Time Period3 Months [change]
DirectionMoves Together 
StrengthVery Weak
Accuracy100.0%
ValuesDaily Returns

Terra  vs.  HPB

 Performance 
       Timeline  
Terra 

Risk-Adjusted Performance

4 of 100

 
Weak
 
Strong
Insignificant
Compared to the overall equity markets, risk-adjusted returns on investments in Terra are ranked lower than 4 (%) of all global equities and portfolios over the last 90 days. In spite of rather unsteady fundamental indicators, Terra exhibited solid returns over the last few months and may actually be approaching a breakup point.
HPB 

Risk-Adjusted Performance

7 of 100

 
Weak
 
Strong
OK
Compared to the overall equity markets, risk-adjusted returns on investments in HPB are ranked lower than 7 (%) of all global equities and portfolios over the last 90 days. In spite of rather unsteady fundamental drivers, HPB exhibited solid returns over the last few months and may actually be approaching a breakup point.

Terra and HPB Volatility Contrast

   Predicted Return Density   
       Returns  

Pair Trading with Terra and HPB

The main advantage of trading using opposite Terra and HPB positions is that it hedges away some unsystematic risk. Because of two separate transactions, even if Terra position performs unexpectedly, HPB can make up some of the losses. Pair trading also minimizes risk from directional movements in the market.

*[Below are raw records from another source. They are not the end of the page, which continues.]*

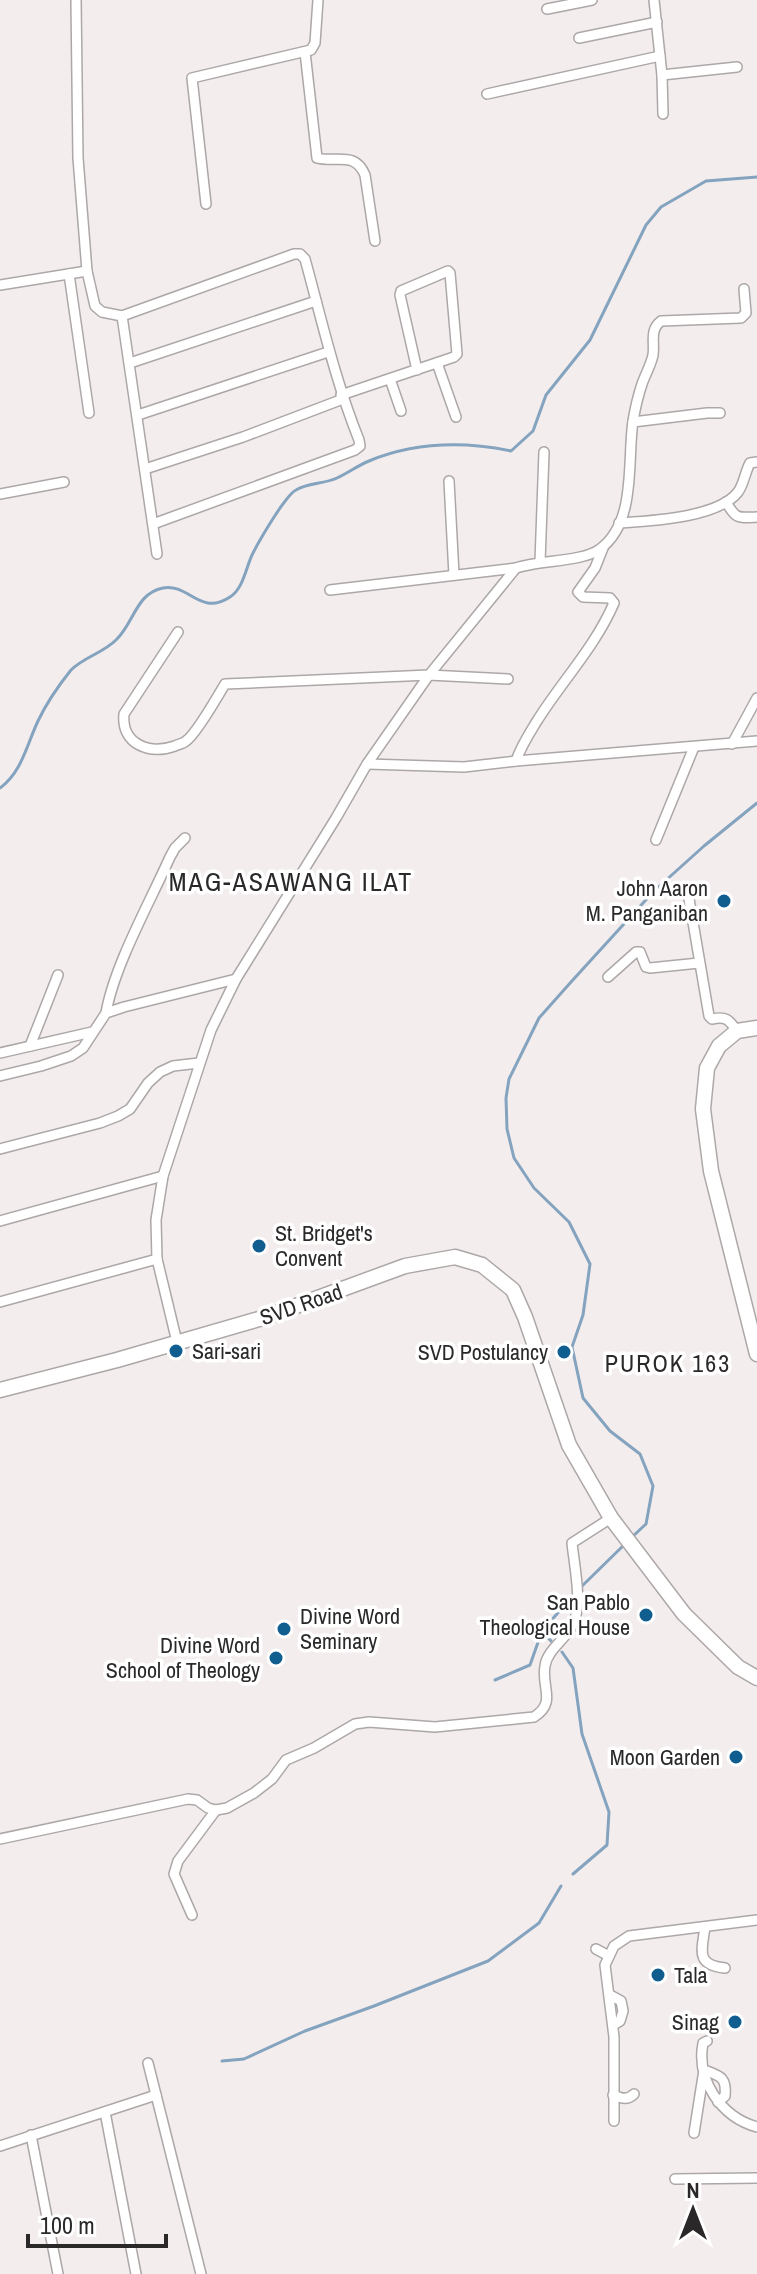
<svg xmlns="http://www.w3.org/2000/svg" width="757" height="2274" font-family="'Archivo Narrow',sans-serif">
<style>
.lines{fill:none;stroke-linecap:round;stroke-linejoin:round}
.stream{stroke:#84a3be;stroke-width:3}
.street-casing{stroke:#ada7a7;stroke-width:12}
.secondary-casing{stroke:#ada7a7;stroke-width:17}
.street{stroke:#fff;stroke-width:9}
.secondary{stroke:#fff;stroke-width:14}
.poi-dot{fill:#105d90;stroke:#fff;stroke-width:3}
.labels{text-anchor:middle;stroke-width:7;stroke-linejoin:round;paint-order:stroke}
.poi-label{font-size:22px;fill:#2a2828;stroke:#fff;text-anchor:end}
.street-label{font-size:22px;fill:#2a2828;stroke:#fff}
.neighbourhood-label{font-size:24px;letter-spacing:2px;fill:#2a2828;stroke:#fff}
.quarter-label{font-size:26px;letter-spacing:2px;fill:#2a2828;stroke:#fff}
</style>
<rect width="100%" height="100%" fill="#f4edee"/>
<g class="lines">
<!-- stream -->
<g class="stream">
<path d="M0,788C22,772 27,744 38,721C46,704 59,685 71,670C84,657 103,653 116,640C134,623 136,593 163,588C189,583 200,617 230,597C243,589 246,568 252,555C260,539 270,523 280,508C284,503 290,493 296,490C307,483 324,484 337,478C348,473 357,466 369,461C415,442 462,441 511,451L533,431L546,395L590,340L646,225L661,207L706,181L757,177"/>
<path d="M631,1538L646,1524L653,1486L640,1454L610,1431L583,1398L572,1347L583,1315L590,1264L569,1222L534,1188L514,1158L507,1129L506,1098L509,1079L539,1018L571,982L654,891L704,846L757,803"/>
<path d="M580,1588L626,1543"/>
<path d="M543,1632L551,1641"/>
<path d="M562,1652L573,1668L582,1734L609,1812L607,1845L573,1874"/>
<path d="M495,1680L530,1665L542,1631L570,1599"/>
<path d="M222,2061L244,2059L305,2031L374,2006L488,1961L539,1923L561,1886"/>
</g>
<defs>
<g id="street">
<path d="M76,0L78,158L87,271L95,306L102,312L122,316L294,254H300L305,259C322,321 335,380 359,440L360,446L355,450L153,524"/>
<path d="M654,0L662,75L663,114"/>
<path d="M547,9L592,0"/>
<path d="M579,38L657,22"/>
<path d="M305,52L317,158C337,163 355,151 365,175L375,241"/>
<path d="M662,75L737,67"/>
<path d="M487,94L660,56"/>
<path d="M206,204L192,78L311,50L315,43L318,0"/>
<path d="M69,274L89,413"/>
<path d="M0,285L87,271"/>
<path d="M122,316L157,554"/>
<path d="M130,363L316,301"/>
<path d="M437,363L456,417"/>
<path d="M390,379L401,411"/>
<path d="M341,395L454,357L457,354L450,273L448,271L401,291L400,295L417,370"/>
<path d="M138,415L328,352"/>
<path d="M633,422L707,413H720"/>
<path d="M145,469L243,437L343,399"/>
<path d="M449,481L454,575"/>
<path d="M0,494L64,482"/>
<path d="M726,502C736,519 737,518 757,517"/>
<path d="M619,523C650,521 718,518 738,492C744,484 745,472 750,463L757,462"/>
<path d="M540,562L544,452"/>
<path d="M330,590L516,568C539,560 583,562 600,549C637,522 627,460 633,421C635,409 638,396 642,384C645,375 651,365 653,355C655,343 649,330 661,321L741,318L746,313L744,289"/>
<path d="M178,632L124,714C121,744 149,755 175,746C178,744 183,744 186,741C195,735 218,696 225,684L429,675L508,679"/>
<path d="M732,744L757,698"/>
<path d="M516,761C521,746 529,734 537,721C562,681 595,647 614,603L610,598L583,597L578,592L595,568L603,548"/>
<path d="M367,764L464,767L516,761L757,741"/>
<path d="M656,840L694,747"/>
<path d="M688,893L709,1016L712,1019C727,1016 729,1020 737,1031"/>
<path d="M608,977L636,952H640L646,967L650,968L699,963"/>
<path d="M106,1013C114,966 150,902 170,857L175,848L185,838"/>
<path d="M30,1046L58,975"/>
<path d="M0,1053L92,1032"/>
<path d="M0,1076L41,1066L71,1056L83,1048L106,1013L124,1007L236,979"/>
<path d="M0,1149L100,1123L118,1116L130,1109L148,1083L160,1072L173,1066L199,1063"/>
<path d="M0,1221L163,1176"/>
<path d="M0,1302L157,1259"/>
<path d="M177,1342L157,1259L156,1220L163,1176L211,1030L236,979L336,818L367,764L429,675L516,568"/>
<path d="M0,1839L188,1799L197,1800L208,1808L216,1810L227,1808L254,1793L272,1779L286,1760L314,1748L355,1724L369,1722L435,1727L534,1717C557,1702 541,1688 545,1666C547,1650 566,1639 573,1624C583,1605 574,1564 572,1543L611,1518"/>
<path d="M192,1915L174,1874L178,1861L216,1810"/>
<path d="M705,1927C702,1950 695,1965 725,1968"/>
<path d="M596,1949L609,1956"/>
<path d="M610,1995L621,2001L623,2011L620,2021L613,2025"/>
<path d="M707,2041L703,2043C696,2080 721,2117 757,2127"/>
<path d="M148,2063L201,2274"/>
<path d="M613,2095C621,2098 627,2101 634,2094"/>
<path d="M105,2112L136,2274"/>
<path d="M614,2121V2037L605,1965L614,1946L629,1936L757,1920"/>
<path d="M694,2133L704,2070C720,2076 727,2077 725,2096L718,2102"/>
<path d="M31,2135L58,2274"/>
<path d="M0,2146L156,2095"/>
<path d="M675,2179L757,2178"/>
</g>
<g id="secondary">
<path d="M757,1028L737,1031L719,1046L707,1068L703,1109L711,1171L757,1354"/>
<path d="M0,1390L117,1360L266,1317L405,1266L455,1257L482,1265L513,1290L525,1317L569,1445L611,1518L684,1614L738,1667L757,1678"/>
</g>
</defs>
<!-- street casing -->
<use href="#street" class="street-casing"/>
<!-- secondary casing -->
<use href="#secondary" class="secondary-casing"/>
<!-- street -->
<use href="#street" class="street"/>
<!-- secondary -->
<use href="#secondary" class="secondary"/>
</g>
<!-- markers -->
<g class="poi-dot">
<circle cx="724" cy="901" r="8"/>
<circle cx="259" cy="1246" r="8"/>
<circle cx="176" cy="1351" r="8"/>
<circle cx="564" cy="1352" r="8"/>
<circle cx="646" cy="1615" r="8"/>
<circle cx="284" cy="1629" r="8"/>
<circle cx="276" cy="1658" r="8"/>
<circle cx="736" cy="1757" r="8"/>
<circle cx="658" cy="1975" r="8"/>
<circle cx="735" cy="2022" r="8"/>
</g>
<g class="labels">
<!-- poi labels -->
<g class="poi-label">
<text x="708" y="896">John Aaron<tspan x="708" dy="25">M. Panganiban</tspan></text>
<text x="275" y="1241" text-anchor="start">St. Bridget's<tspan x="275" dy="25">Convent</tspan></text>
<text x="192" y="1359" text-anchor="start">Sari-sari</text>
<text x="548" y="1360">SVD Postulancy</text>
<text x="630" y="1610">San Pablo<tspan x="630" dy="25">Theological House</tspan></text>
<text x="300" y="1624" text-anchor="start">Divine Word<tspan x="300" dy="25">Seminary</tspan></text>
<text x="260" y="1653">Divine Word<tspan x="260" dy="25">School of Theology</tspan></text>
<text x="720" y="1765">Moon Garden</text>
<text x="674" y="1983" text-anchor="start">Tala</text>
<text x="719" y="2030">Sinag</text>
</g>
<!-- street labels -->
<g class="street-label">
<text transform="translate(301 1304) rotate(-19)" y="8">SVD Road</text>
</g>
<!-- neighbourhood labels -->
<g class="neighbourhood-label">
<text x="668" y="1372">PUROK 163</text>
</g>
<!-- quarter labels -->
<g class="quarter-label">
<text x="291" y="891">MAG-ASAWANG ILAT</text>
</g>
</g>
<!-- north arrow -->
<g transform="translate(693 2210)" stroke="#ffffff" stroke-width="6" paint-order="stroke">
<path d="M0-6L14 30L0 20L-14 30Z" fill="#2a2828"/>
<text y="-12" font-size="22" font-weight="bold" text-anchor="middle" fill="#2a2828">N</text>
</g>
<!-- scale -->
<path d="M28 2234v12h138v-12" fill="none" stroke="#2a2828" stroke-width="4"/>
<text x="40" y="2234" font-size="24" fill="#2a2828" stroke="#ffffff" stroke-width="6" paint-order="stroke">100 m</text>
</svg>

For example, if an entire industry or sector drops because of unexpected headlines, the short position in HPB will offset losses from the drop in HPB's long position.
The idea behind Terra and HPB pairs trading is to make the combined position market-neutral, meaning the overall market's direction will not affect its win or loss (or potential downside or upside). This can be achieved by designing a pairs trade with two highly correlated stocks or equities that operate in a similar space or sector, making it possible to obtain profits through simple and relatively low-risk investment.
Check out your portfolio center.
Note that this page's information should be used as a complementary analysis to find the right mix of equity instruments to add to your existing portfolios or create a brand new portfolio. You can also try the Portfolio Diagnostics module to use generated alerts and portfolio events aggregator to diagnose current holdings.